About this exercise - Could you resume the forum thread below speculating about the RDNA3 and CDNA2 architectures, picking up right after its final sentence?

Question Speculation: RDNA3 + CDNA2 Architectures Thread

[uzzi38]

Man I have been dying to make this one for a while now.

First rumours for RDNA3 are here so new thread time!

Just going to start off with this one for now: kopite7kimi on Twitter: "@VideoCardz Ah, I mean a simple mcm design with 10240 cores is not enough. Because the lift from RDNA2 to RDNA3 is much bigger than from RDNA1 to RDNA2. We should expect many big improvements in GFX11. 🤔" / Twitter

 

[jpiniero]

Chiplets allow equivalent performance at lower cost when implemented wisely. This 20 -25 mm^2 chiplet memory controller as a unique die makes no sense to me from an engineering & cost reduction viewpoint, and I'll let you know that a large part of production & design engineering is cost analysis. There is a view that design engineering and cost analysis are completely separate disciplines, but they are not, and the better engineers do both well.

It's the building blocks concept. If they could make that work, it might save them time in the future in not having to worry about the memory controller. Or this could be thrown on an Epyc or APU product easily for instance and get GDDR bandwidth. If the reticle limit is going to get smaller as the nodes progress, you're going to have to do this anyway. May as well start now.

 

[Frenetic Pony]

- I agree that it seems like a far too reductionist approach to chiplet design, especially at this stage in the substrate packaging game: you still want the number of chiplets to be as small as possible because having stuff on die is still orders of magnitude faster than off die. To your point as well, there is a cost and additional failure points for every additional chiplet that goes onto the interposer.

There is a sweet spot between monolithic die and having every last piece of the chip design get broken out into its own tiny 25mm2 chiplet.

Who knows, maybe AMD is already there thanks to everything they've learned in the CPU space, but it would be surprising to say the least.

AFAIK it's Intel with the cheap chiplet bridge tech, and even they're not planning to go this crazy with it. Single unified IO die, if work distribution needs to come from that IO die anyway, seems ok. But breaking up the bus into yet further chiplets is just silly no matter who's doing it.

Information supplied -
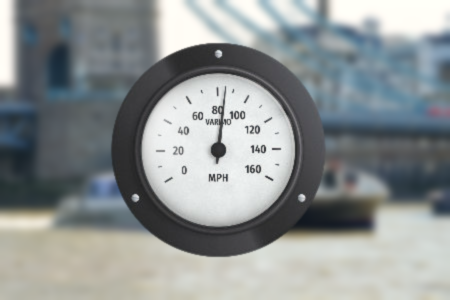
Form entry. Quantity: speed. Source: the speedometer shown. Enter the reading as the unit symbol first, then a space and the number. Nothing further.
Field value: mph 85
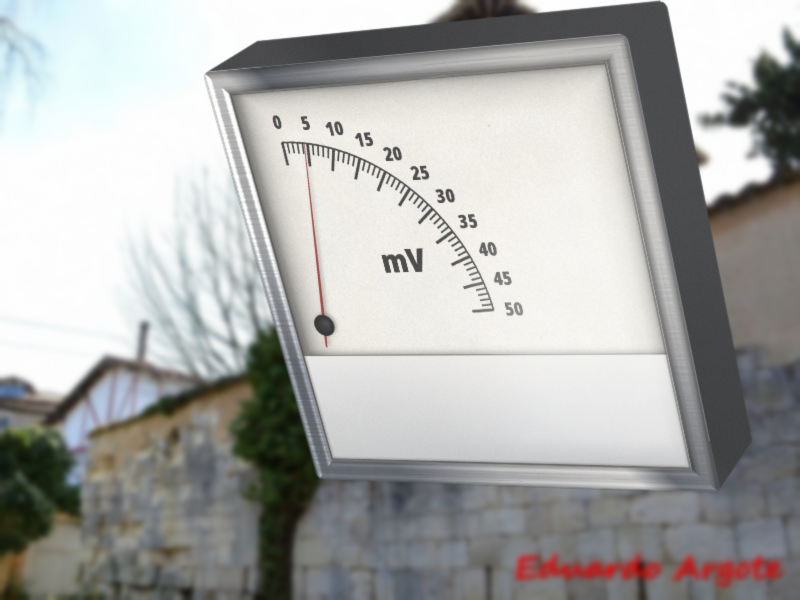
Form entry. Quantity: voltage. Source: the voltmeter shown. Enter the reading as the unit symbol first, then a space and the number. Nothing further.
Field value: mV 5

Expected answer -
[soresu]

But breaking up the bus into yet further chiplets is just silly no matter who's doing it.

Mask/design costs at new nodes may drive chiplet size as low as possible (no matter how silly) as they have increased massively with each silicon shrink.

 

[maddie]

Mask/design costs at new nodes may drive chiplet size as low as possible (no matter how silly) as they have increased massively with each silicon shrink.

What is this? AFAIK, most of the costs is design, with the physical masks a small fraction of this.

The issue is however, that these costs cannot be reduced by using chiplets. You still have to design the blocks of circuitry no matter if monolithic or chiplet. AND, it's even possible that design costs could increase, as you now have to layout in a way to reconnect all these separate dies + make additional masks.

However, when using chiplets wisely, you can optimize and trade node size, design costs on that node, optimized libraries for that block, power efficiency, etc, to arrive at a lower total cost product.

What started this was the claim that splitting off the memory controllers into 64 bit segments from the IO die. Saving maybe 15% area, all on the same 6nm node, just to reattach them using cutting edge SoIC is more expensive. The tiny increase in yield, by saving a small area, is not worth it. Remember, you also get defects when some fail the bonding process.

 

[SmokSmog]

7 dies ?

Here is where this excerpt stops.